- _What the exercise asks_:
Beginning with the line that has "neck: (439, 426)", please write out the remaining lines of the material exactly, the last one included.

○ ○ ○ ○ ○

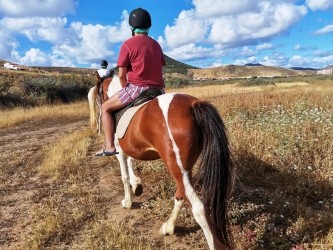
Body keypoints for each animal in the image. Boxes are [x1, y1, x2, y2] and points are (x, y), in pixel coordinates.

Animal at [87, 75, 233, 249]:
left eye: (99, 93)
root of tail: (192, 105)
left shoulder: (119, 151)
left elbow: (124, 176)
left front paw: (128, 201)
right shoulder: (130, 149)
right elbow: (130, 164)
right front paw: (137, 185)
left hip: (175, 166)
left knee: (198, 207)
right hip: (183, 168)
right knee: (181, 194)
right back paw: (169, 227)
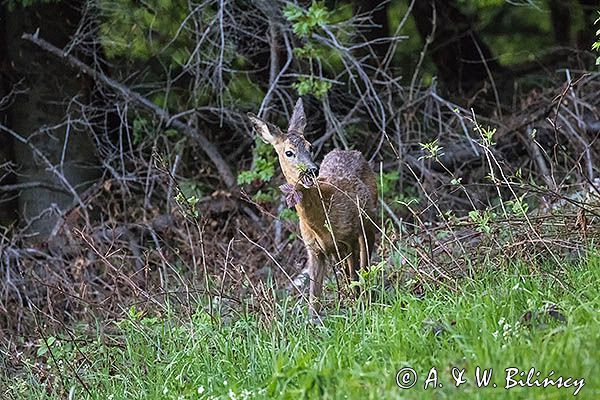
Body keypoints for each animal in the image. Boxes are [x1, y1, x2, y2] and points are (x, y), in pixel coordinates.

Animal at [247, 97, 378, 318]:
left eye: (310, 147)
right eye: (289, 152)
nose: (312, 170)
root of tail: (350, 151)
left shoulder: (348, 236)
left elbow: (354, 275)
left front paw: (360, 308)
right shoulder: (314, 248)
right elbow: (313, 298)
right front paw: (314, 320)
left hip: (368, 223)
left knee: (363, 264)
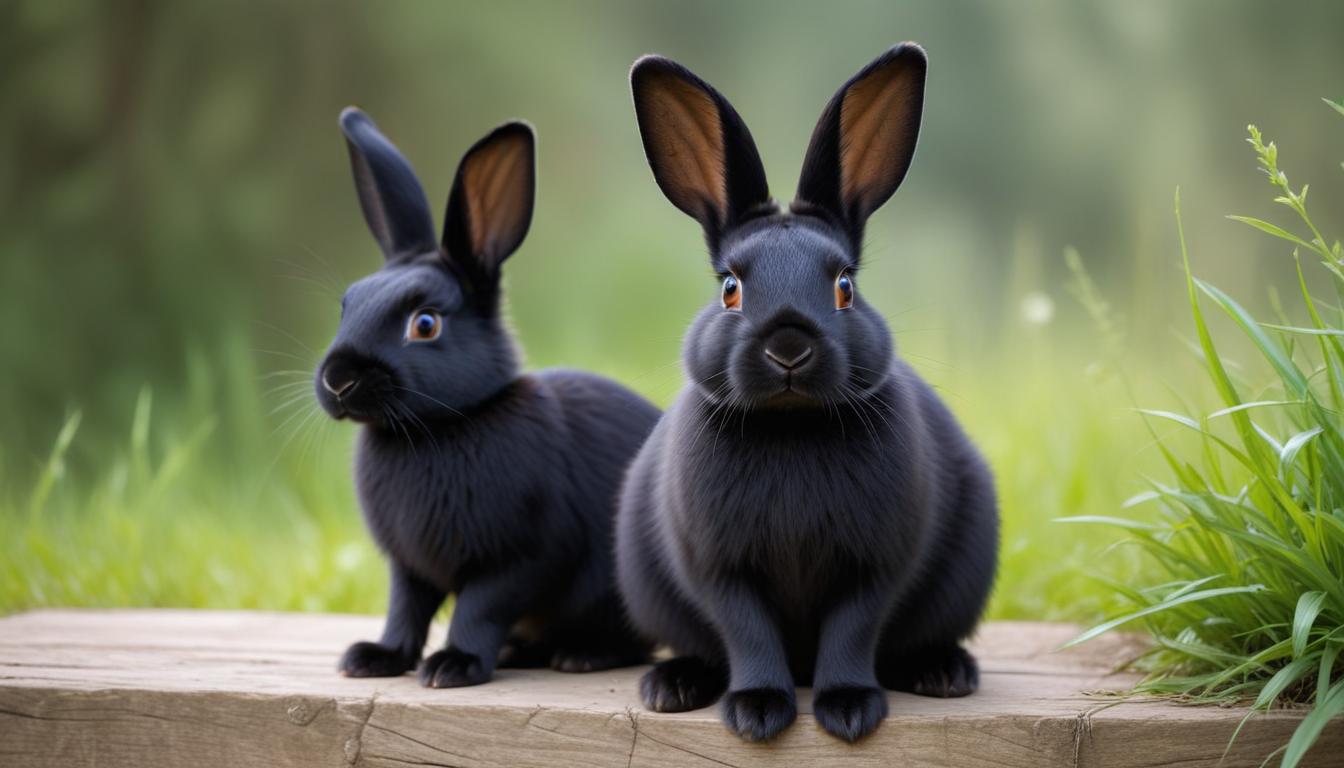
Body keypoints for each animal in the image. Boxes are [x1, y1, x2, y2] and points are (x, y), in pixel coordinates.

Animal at [315, 107, 659, 688]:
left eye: (425, 324)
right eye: (347, 305)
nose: (337, 379)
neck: (439, 426)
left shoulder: (519, 559)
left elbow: (479, 609)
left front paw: (453, 666)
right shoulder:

○ ○ ○ ○ ○

- _Response for this exercise_:
neck: (439, 426)
left shoulder: (519, 559)
left elbow: (479, 609)
left front paw: (453, 666)
right shoulder:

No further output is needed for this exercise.